O primeiro ano na aposentadoria

por Luis Borges 27 de julho de 2016   Pensata

A aposentadoria é um sonho cercado de expectativas, ainda mais na atual conjuntura brasileira em que o assunto “reforma da previdência” para os trabalhadores do setor privado aparece dia sim, dia não nos jornais. De alguma maneira pode até sobrar para os trabalhadores do serviço público…

Mas qual é a percepção que as pessoas têm após se concretizar a tão sonhada aposentadoria, seja ela no mundo público ou privado? Vou contar aqui o caso de um amigo com o qual conversei no último fim de semana. Ele completava exatamente um ano na condição de trabalhador aposentado. Engenheiro metalurgista, hoje com 61 anos de idade, ele deu o seu melhor para a indústria desde a tenra idade de recém-formado.

Ao relembrar seu processo, o amigo enfatizou que tudo foi planejado, inclusive a previdência complementar. O desejo era iniciar o ciclo idoso da vida na condição de aposentado, cumprindo a idade mínima prevista em lei para alguém ser considerado idoso. Segundo ele os 3 primeiros meses se passaram como se fosse um período de férias, algo como “férias prêmio”.

aposentadoria cadeiras pessoas lendo jardim

A aposentadoria pode ser o momento de fazer aquela viagem tão sonhada, aproveitando o tempo livre para simplesmente não fazer nada. Foto: Jardin des Tuileries, Paris. / Marina Borges

Foi grande o sentimento de liberdade. Nada dos horários rígidos da indústria. Adeus à logística desgastante de deslocamentos entre os extremos da cidade. Logo ele percebeu que os outros membros da família – sua esposa, professora municipal aposentada, um filho canguru (não quer sair de casa) e uma filha descasada que voltou para casa lhe trazendo um neto – também tinham suas agendas específicas. A partir dessa percepção, meu amigo começou a planejar minimamente os dias úteis, tendo como referência os horários de café da manhã, almoço e jantar.

(Complete a seguir)
1. Repita o trecho do texto sobre o primeiro ano na aposentadoria: comece nas palavras "Foi grande o" e pare depois de "almoço e jantar.".
2. Traduza para o inglês esta frase do texto sobre o primeiro ano na aposentadoria: "Engenheiro metalurgista, hoje com 61 anos de idade, ele deu o seu melhor para a indústria desde a tenra idade de recém-formado."
3. No texto sobre o primeiro ano na aposentadoria, transforme em lista o parágrafo que começa com "Foi grande o sentimento de liberdade", mantendo os fatos principais.

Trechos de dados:
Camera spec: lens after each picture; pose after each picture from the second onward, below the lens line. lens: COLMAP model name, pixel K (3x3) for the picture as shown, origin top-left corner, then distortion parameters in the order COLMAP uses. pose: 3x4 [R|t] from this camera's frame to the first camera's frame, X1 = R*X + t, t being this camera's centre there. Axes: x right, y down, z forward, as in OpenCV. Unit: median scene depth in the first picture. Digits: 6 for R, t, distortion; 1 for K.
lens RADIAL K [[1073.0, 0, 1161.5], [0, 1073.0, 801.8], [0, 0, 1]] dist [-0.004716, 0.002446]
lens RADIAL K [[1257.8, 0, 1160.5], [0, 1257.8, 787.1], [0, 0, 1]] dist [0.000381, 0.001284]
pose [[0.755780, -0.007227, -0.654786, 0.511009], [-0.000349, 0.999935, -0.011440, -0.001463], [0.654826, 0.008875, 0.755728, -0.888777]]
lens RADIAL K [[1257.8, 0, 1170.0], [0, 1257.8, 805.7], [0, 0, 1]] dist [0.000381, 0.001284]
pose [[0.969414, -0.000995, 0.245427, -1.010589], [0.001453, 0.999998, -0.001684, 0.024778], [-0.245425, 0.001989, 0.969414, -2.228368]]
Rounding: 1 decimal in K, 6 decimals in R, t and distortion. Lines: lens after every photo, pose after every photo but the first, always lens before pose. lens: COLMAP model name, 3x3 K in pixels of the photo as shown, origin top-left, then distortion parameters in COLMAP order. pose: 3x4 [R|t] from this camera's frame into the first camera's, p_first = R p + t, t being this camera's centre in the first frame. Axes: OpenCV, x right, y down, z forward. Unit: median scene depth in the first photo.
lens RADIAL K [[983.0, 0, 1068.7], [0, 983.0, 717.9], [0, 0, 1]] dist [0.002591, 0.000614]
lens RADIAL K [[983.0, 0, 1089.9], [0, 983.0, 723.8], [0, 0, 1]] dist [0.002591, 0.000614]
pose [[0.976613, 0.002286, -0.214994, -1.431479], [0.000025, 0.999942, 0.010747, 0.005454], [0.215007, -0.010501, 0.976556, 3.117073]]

(Respostas do exercício)
1.
Foi grande o sentimento de liberdade. Nada dos horários rígidos da indústria. Adeus à logística desgastante de deslocamentos entre os extremos da cidade. Logo ele percebeu que os outros membros da família – sua esposa, professora municipal aposentada, um filho canguru (não quer sair de casa) e uma filha descasada que voltou para casa lhe trazendo um neto – também tinham suas agendas específicas. A partir dessa percepção, meu amigo começou a planejar minimamente os dias úteis, tendo como referência os horários de café da manhã, almoço e jantar.

2. A metallurgical engineer, now 61 years old, he gave his best to industry from the tender age of a fresh graduate.

3.
- O amigo sentiu grande liberdade, sem os horários rígidos da indústria e sem os deslocamentos desgastantes entre os extremos da cidade.
- Logo percebeu que os outros membros da família também tinham agendas próprias: a esposa, professora municipal aposentada; um filho que não quer sair de casa; e uma filha descasada que voltou para casa com um neto.
- A partir disso, passou a planejar minimamente os dias úteis, tendo como referência os horários de café da manhã, almoço e jantar.